Acuerdos y convicciones

Publicado : 22 Agosto, 2014 en Carlos Ominami, Columnas Chile 21

|por Carlos Ominami|


UNA COSA son los acuerdos en democracia y otra bien distinta la democracia de los acuerdos. Los acuerdos son un instrumento importante, a veces fundamental, en el correcto funcionamiento de una democracia. Ellos ofrecen la posibilidad de constituir las mayorías indispensables para avanzar y son también la manera de asegurar mayor estabilidad y proyección a transformaciones de fondo. Todo esto es obvio, puro sentido común. 

La discusión planteada en Chile es más compleja. El desplome de la democracia y los 17 años de dictadura obligaron a una transición compleja en la cual imperó la llamada democracia de los acuerdos. Esta obligaba a buscar grandes entendimientos, cercanos a veces a la unanimidad, para impulsar cambios de alguna trascendencia. Las circunstancias no dejaban  espacio para el libre juego de mayorías y minorías propio de la democracia. Las convicciones tenían poca cabida. Eran tiempos fecundos para las tratativas y las concesiones. 

Sabíamos que esa era la realidad del país producto de nuestra peculiar transición y no tuvimos más opción que asumirla. La fragilidad de la naciente institucionalidad democrática, el peso abrumador de los poderes fácticos y la permanencia de Pinochet en la Comandancia en Jefe del Ejército provocaron una suerte de estado de excepción, que operó como camisa de fuerza al interior del sistema democrático en construcción. 

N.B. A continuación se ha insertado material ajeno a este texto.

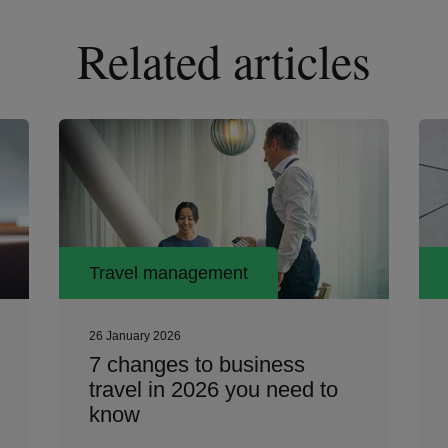
Related articles
Travel management
26 January 2026
7 changes to business
travel in 2026 you need to
know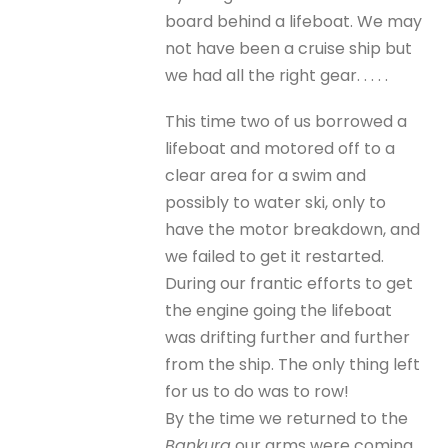
board behind a lifeboat. We may
not have been a cruise ship but
we had all the right gear. . . . .
This time two of us borrowed a
lifeboat and motored off to a
clear area for a swim and
possibly to water ski, only to
have the motor breakdown, and
we failed to get it restarted.
During our frantic efforts to get
the engine going the lifeboat
was drifting further and further
from the ship. The only thing left
for us to do was to row!
By the time we returned to the
Bankura
our arms were coming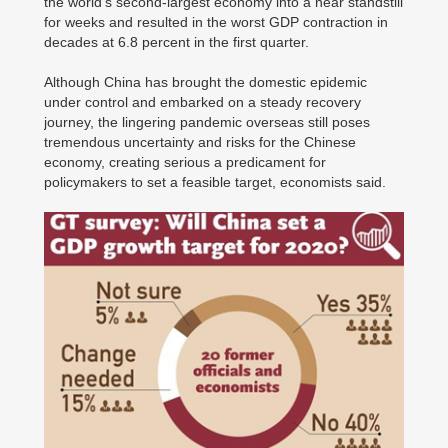
the world's second-largest economy into a near standstill
for weeks and resulted in the worst GDP contraction in
decades at 6.8 percent in the first quarter.
Although China has brought the domestic epidemic
under control and embarked on a steady recovery
journey, the lingering pandemic overseas still poses
tremendous uncertainty and risks for the Chinese
economy, creating serious a predicament for
policymakers to set a feasible target, economists said.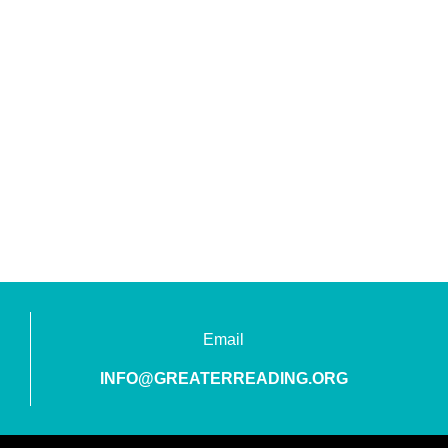
Email
INFO@GREATERREADING.ORG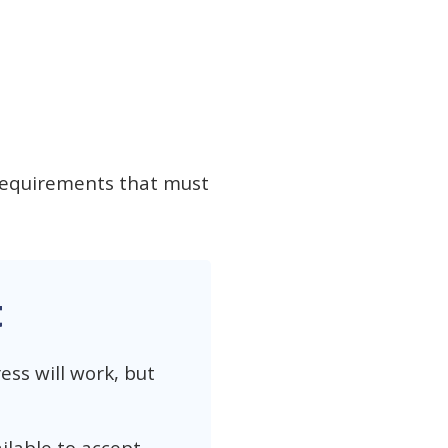
 requirements that must
t
ess will work, but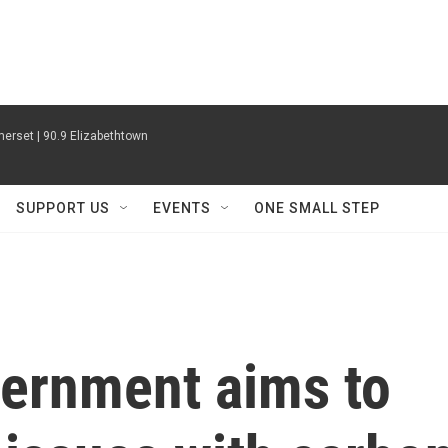
erset | 90.9 Elizabethtown
SUPPORT US
EVENTS
ONE SMALL STEP
vernment aims to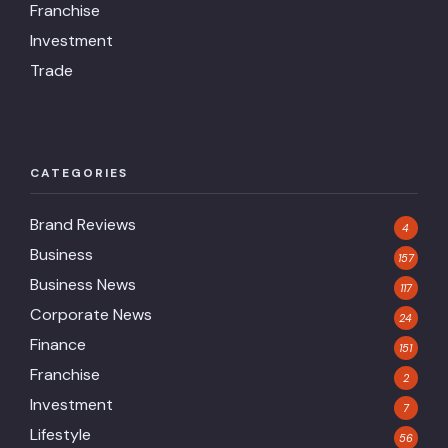
Franchise
Investment
Trade
CATEGORIES
Brand Reviews
4
Business
157
Business News
117
Corporate News
24
Finance
151
Franchise
2
Investment
7
Lifestyle
56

La democracia de los acuerdos tuvo el mérito de hacer posible la consolidación de un sistema básico de libertades. Sin embargo, tuvo como contrapartida la generación de un gran distanciamiento de la ciudadanía respecto de las instituciones. Se acentuó en la gente la noción de que, finalmente, no hay opciones y que da todo más o menos lo mismo. La democracia perdió energía y capacidad transformadora. Esta es la situación en la actualidad que se busca superar. Michelle Bachelet pidió y obtuvo un gran respaldo ciudadano para hacer posible este objetivo.

Desde el nuevo gobierno soplan vientos de cambios que apuntan a impulsar importantes reformas. Los sectores conservadores saben que no están en situación de dar una batalla frontal. Su estrategia es oblicua y para su ejecución buscan reeditar la democracia de los acuerdos.

Con el discurso de que el programa comprometido no es una biblia o que no se puede gobernar a partir de la voz de la calle, se pretende desnaturalizar las reformas y fracturar la mayoría que se expresó a favor de una opción de transformación. 

Los acuerdos son importantes cuando enriquecen la voluntad mayoritaria. Por el contrario, lesionan la democracia cuando son un pretexto para obstaculizar los cambios e inhibir la expresión de las convicciones.

La democracia se construye a través de consensos y disensos. La unanimidad es una condición rara que se logra principalmente a partir de un  mínimo común denominador, que es a menudo sinónimo de mediocridad.

Una democracia sana es la que, reconociendo las contradicciones y los conflictos, abre espacios para su resolución de acuerdo con las convicciones que fueron capaces de generar el respaldo de la mayoría.